24.06.2022

Zulässigkeit von Produktwarnungen durch Aufsichtsbehörden

I. Produktwarnung bei IT-Produkten

Immer wieder kommt es vor, dass Aufsichtsbehörden öffentliche Produktwarnungen aussprechen, was für die Hersteller der betreffenden Produkte weitreichende Reputationsschäden zur Folge haben kann. Weltweite Beachtung hat zuletzt die öffentliche Warnung des Bundesamts für Sicherheit in der Informationstechnik (BSI) vor der Nutzung von Virenschutzprodukten des russischen Unternehmens Kaspersky gefunden. Grund für die Warnung vom 15. März 2022 war laut BSI das „Vorgehen militärischer und/ oder nachrichtendienstlicher Kräfte in Russland sowie die im Zuge des aktuellen kriegerischen Konflikts von russischer Seite ausgesprochenen Drohungen gegen die EU, die NATO und die Bundesrepublik Deutschland“. Daher sei der Einsatz von Kapersky-Programmen mit einem erheblichen Risiko eines erfolgreichen IT-Angriffs verbunden. Ein Eilantrag des Herstellers auf Erlass einer einstweiligen Anordnung auf Unterlassung und Widerruf der Warnung wurde durch das Verwaltungsgericht Köln bereits abgelehnt.

II. Voraussetzungen für behördliche Produktwarnungen

Im Regelfall ist eine spezielle, gesetzlich normierte Ermächtigungsgrundlage erforderlich, wenn eine Aufsichtsbehörde eine öffentliche Produktwarnung aussprechen möchte. Diese legt die Voraussetzungen für die Zulässigkeit von Produktwarnungen fest und kann darüber hinaus besondere Rechte der betroffenen Hersteller bestimmen, wie etwa ein Anhörungs- oder Informationsrecht im Vorfeld der öffentlichen Warnung. Für das BSI ergibt sich eine solche Ermächtigungsgrundlage aus § 7 BSIG. Hiernach ist das BSI ermächtigt, die Öffentlichkeit vor Sicherheitslücken in informationstechnischen Produkten und Diensten, vor Schadprogrammen und vor dem Verlust oder unerlaubten Zugriff auf Daten zu warnen, sowie über sicherheitsrelevante IT-Eigenschaften von Produkten zu informieren.

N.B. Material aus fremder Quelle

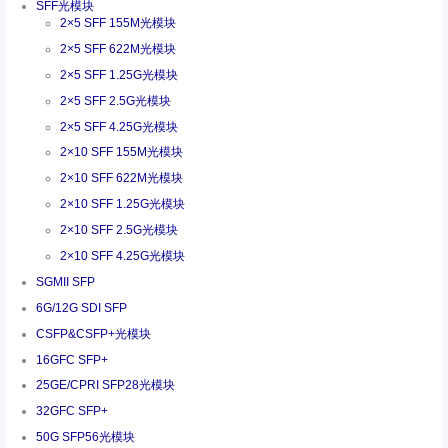
SFF光模块
2×5 SFF 155M光模块
2×5 SFF 622M光模块
2×5 SFF 1.25G光模块
2×5 SFF 2.5G光模块
2×5 SFF 4.25G光模块
2×10 SFF 155M光模块
2×10 SFF 622M光模块
2×10 SFF 1.25G光模块
2×10 SFF 2.5G光模块
2×10 SFF 4.25G光模块
SGMII SFP
6G/12G SDI SFP
CSFP&CSFP+光模块
16GFC SFP+
25GE/CPRI SFP28光模块
32GFC SFP+
50G SFP56光模块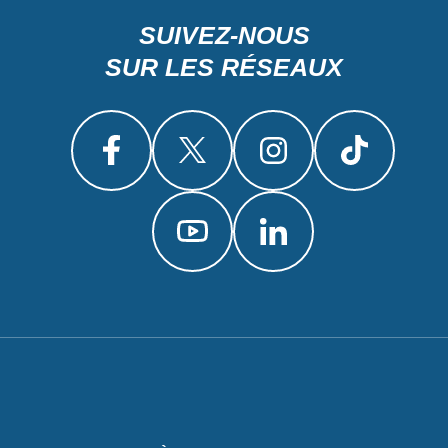
SUIVEZ-NOUS
SUR LES RÉSEAUX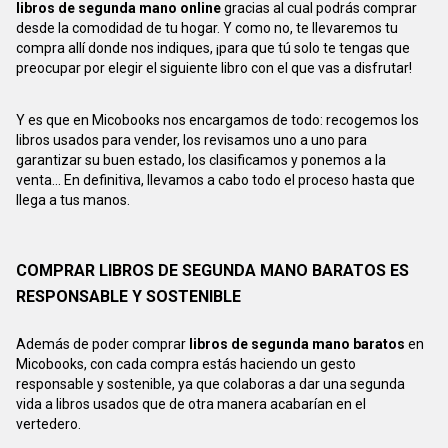
libros de segunda mano online
gracias al cual podrás comprar
desde la comodidad de tu hogar. Y como no, te llevaremos tu
compra allí donde nos indiques, ¡para que tú solo te tengas que
preocupar por elegir el siguiente libro con el que vas a disfrutar!
Y es que en Micobooks nos encargamos de todo: recogemos los
libros usados para vender, los revisamos uno a uno para
garantizar su buen estado, los clasificamos y ponemos a la
venta... En definitiva, llevamos a cabo todo el proceso hasta que
llega a tus manos.
COMPRAR LIBROS DE SEGUNDA MANO BARATOS ES
RESPONSABLE Y SOSTENIBLE
Además de poder comprar
libros de segunda mano baratos
en
Micobooks, con cada compra estás haciendo un gesto
responsable y sostenible, ya que colaboras a dar una segunda
vida a libros usados que de otra manera acabarían en el
vertedero.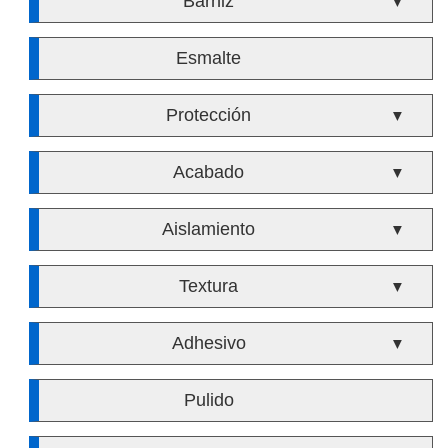
Barniz
▼
Esmalte
Protección
▼
Acabado
▼
Aislamiento
▼
Textura
▼
Adhesivo
▼
Pulido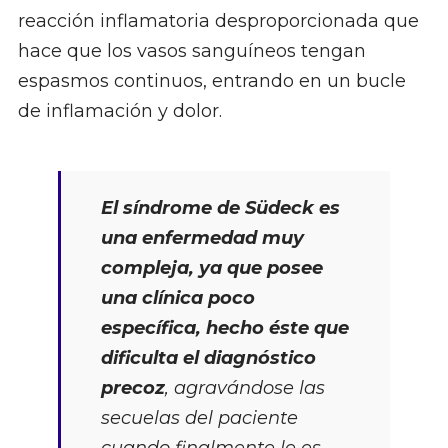
reacción inflamatoria desproporcionada que
hace que los vasos sanguíneos tengan
espasmos continuos, entrando en un bucle
de inflamación y dolor.
El síndrome de Südeck es
una enfermedad muy
compleja, ya que posee
una clínica poco
específica, hecho éste que
dificulta el diagnóstico
precoz
, agravándose las
secuelas del paciente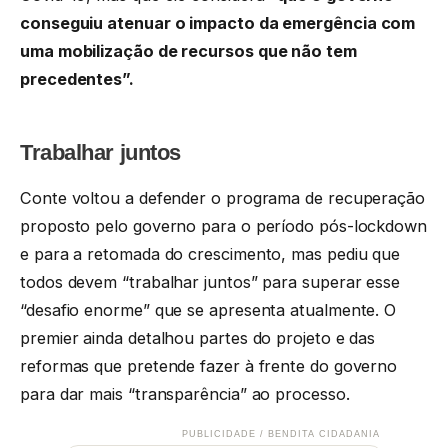
conseguiu atenuar o impacto da emergência com
uma mobilização de recursos que não tem
precedentes”.
Trabalhar juntos
Conte voltou a defender o programa de recuperação
proposto pelo governo para o período pós-lockdown
e para a retomada do crescimento, mas pediu que
todos devem “trabalhar juntos” para superar esse
“desafio enorme” que se apresenta atualmente. O
premier ainda detalhou partes do projeto e das
reformas que pretende fazer à frente do governo
para dar mais “transparência” ao processo.
PUBLICIDADE / BENDITA CIDADANIA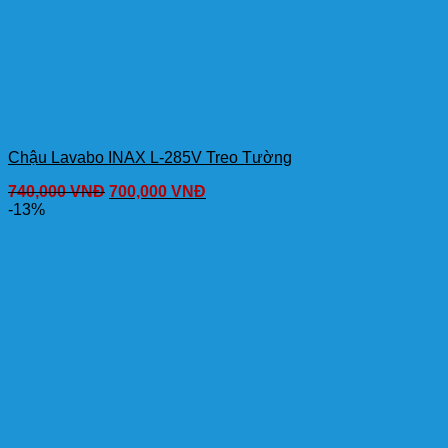
Chậu Lavabo INAX L-285V Treo Tường
740,000
VNĐ
700,000
VNĐ
-13%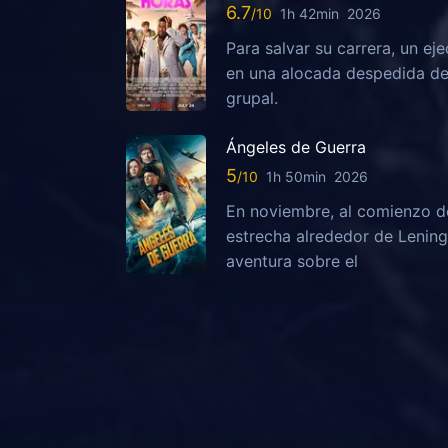
6.7
1h 42min
2026
Para salvar su carrera, un ej
en una alocada despedida de 
grupal.
Ángeles de Guerra
5
1h 50min
2026
En noviembre, al comienzo de
estrecha alrededor de Lening
aventura sobre el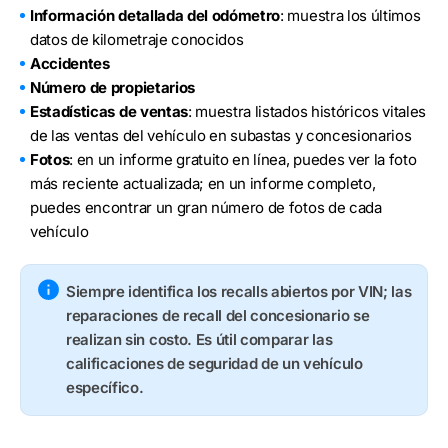
Información detallada del odómetro
: muestra los últimos
datos de kilometraje conocidos
Accidentes
Número de propietarios
Estadísticas de ventas
: muestra listados históricos vitales
de las ventas del vehículo en subastas y concesionarios
Fotos
: en un informe gratuito en línea, puedes ver la foto
más reciente actualizada; en un informe completo,
puedes encontrar un gran número de fotos de cada
vehículo
Siempre identifica los recalls abiertos por VIN; las
reparaciones de recall del concesionario se
realizan sin costo. Es útil comparar las
calificaciones de seguridad de un vehículo
específico.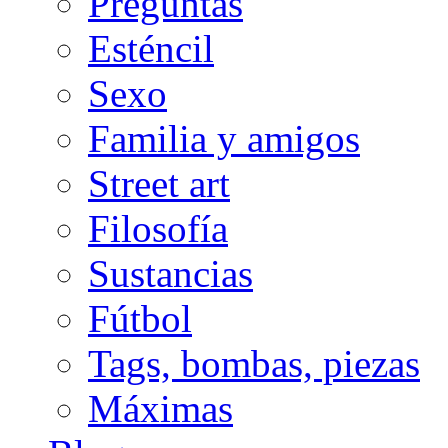
Preguntas
Esténcil
Sexo
Familia y amigos
Street art
Filosofía
Sustancias
Fútbol
Tags, bombas, piezas
Máximas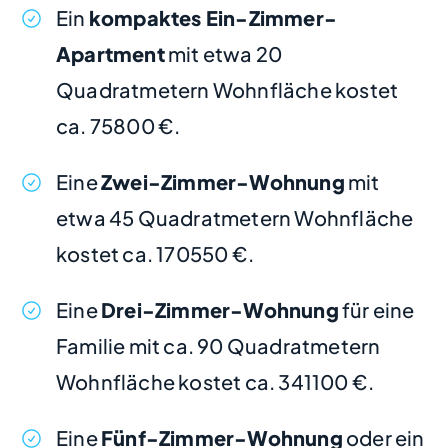
Ein
kompaktes Ein-Zimmer-
Apartment
mit etwa 20
Quadratmetern Wohnfläche kostet
ca. 75800 €.
Eine
Zwei-Zimmer-Wohnung
mit
etwa 45 Quadratmetern Wohnfläche
kostet ca. 170550 €.
Eine
Drei-Zimmer-Wohnung
für eine
Familie mit ca. 90 Quadratmetern
Wohnfläche kostet ca. 341100 €.
Eine
Fünf-Zimmer-Wohnung
oder ein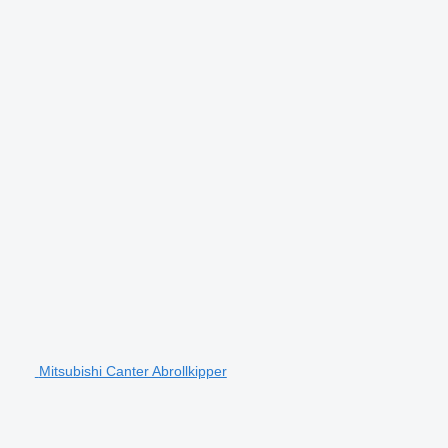
Mitsubishi Canter Abrollkipper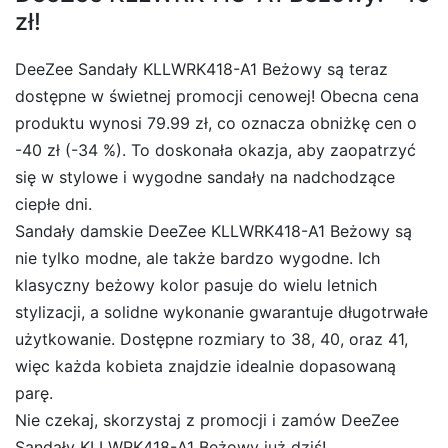
zł!
DeeZee Sandały KLLWRK418-A1 Beżowy są teraz
dostępne w świetnej promocji cenowej! Obecna cena
produktu wynosi 79.99 zł, co oznacza obniżkę cen o
-40 zł (-34 %). To doskonała okazja, aby zaopatrzyć
się w stylowe i wygodne sandały na nadchodzące
ciepłe dni.
Sandały damskie DeeZee KLLWRK418-A1 Beżowy są
nie tylko modne, ale także bardzo wygodne. Ich
klasyczny beżowy kolor pasuje do wielu letnich
stylizacji, a solidne wykonanie gwarantuje długotrwałe
użytkowanie. Dostępne rozmiary to 38, 40, oraz 41,
więc każda kobieta znajdzie idealnie dopasowaną
parę.
Nie czekaj, skorzystaj z promocji i zamów DeeZee
Sandały KLLWRK418-A1 Beżowy już dziś!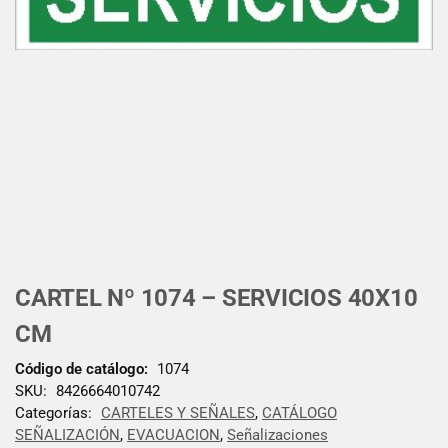
CARTEL Nº 1074 – SERVICIOS 40X10
CM
Código de catálogo:
1074
SKU:
8426664010742
Categorías:
CARTELES Y SEÑALES
,
CATÁLOGO
SEÑALIZACIÓN
,
EVACUACION
,
Señalizaciones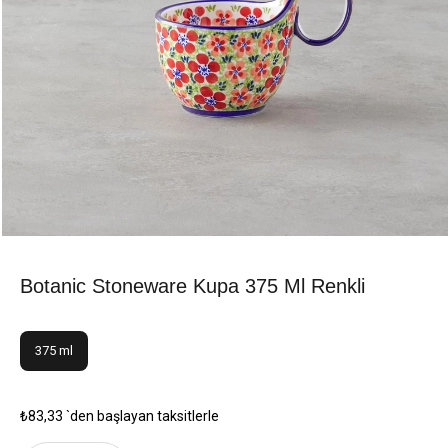
Botanic Stoneware Kupa 375 Ml Renkli
375 ml
₺83,33
`den başlayan taksitlerle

III. Gegenmaßnahmen betroffener Hersteller

Öffentliche Produktwarnungen können für die betroffenen Hersteller weitreichende Folgen haben. So sehen beispielsweise die Nutzungsbedingungen der gängigen App-Stores vor, dass Apps aus dem Store entfernt oder dort gesperrt werden können oder ihre Sichtbarkeit eingeschränkt werden kann, wenn diese sicherheitsbezogene oder den Ruf des Store-Betreibers betreffende Auswirkungen haben können. Eine öffentliche Warnung durch – in diesem Fall – das BSI würde solche Auswirkungen implizieren. Zudem könnte eine Warnung weitere Aufsichtsbehörden alarmieren, beispielweise die zuständige Datenschutzaufsichtsbehörde im Falle einer Warnung vor IT-Sicherheitslücken.

In vielen Fällen geht einer öffentlichen Produktwarnung eine entsprechende Untersuchung durch die jeweilige Aufsichtsbehörde voraus. In diesem Rahmen kann etwa das BSI gemäß § 7a BSIG Auskünfte, insbesondere zu technischen Details, von den Herstellern informationstechnischer Produkte und Systeme verlangen. Nimmt eine Aufsichtsbehörde daher Kontakt zu einem Hersteller auf und fordert etwa Nachweise oder andere Unterlagen zu den Produkten an, sollte mit der Aufsichtsbehörde umfassend kooperiert werden. Äußert sich die Behörde zu irgendwelchen Defiziten des Produkts, die sie im Rahmen ihrer Untersuchung ermittelt hat, sollten diese schnellstmöglich beseitigt und die Behörde hierüber proaktiv informiert werden. Eine engagierte Zusammenarbeit mit der Aufsichtsbehörde kann eine Produktwarnung so möglicherweise bereits im Voraus verhindern.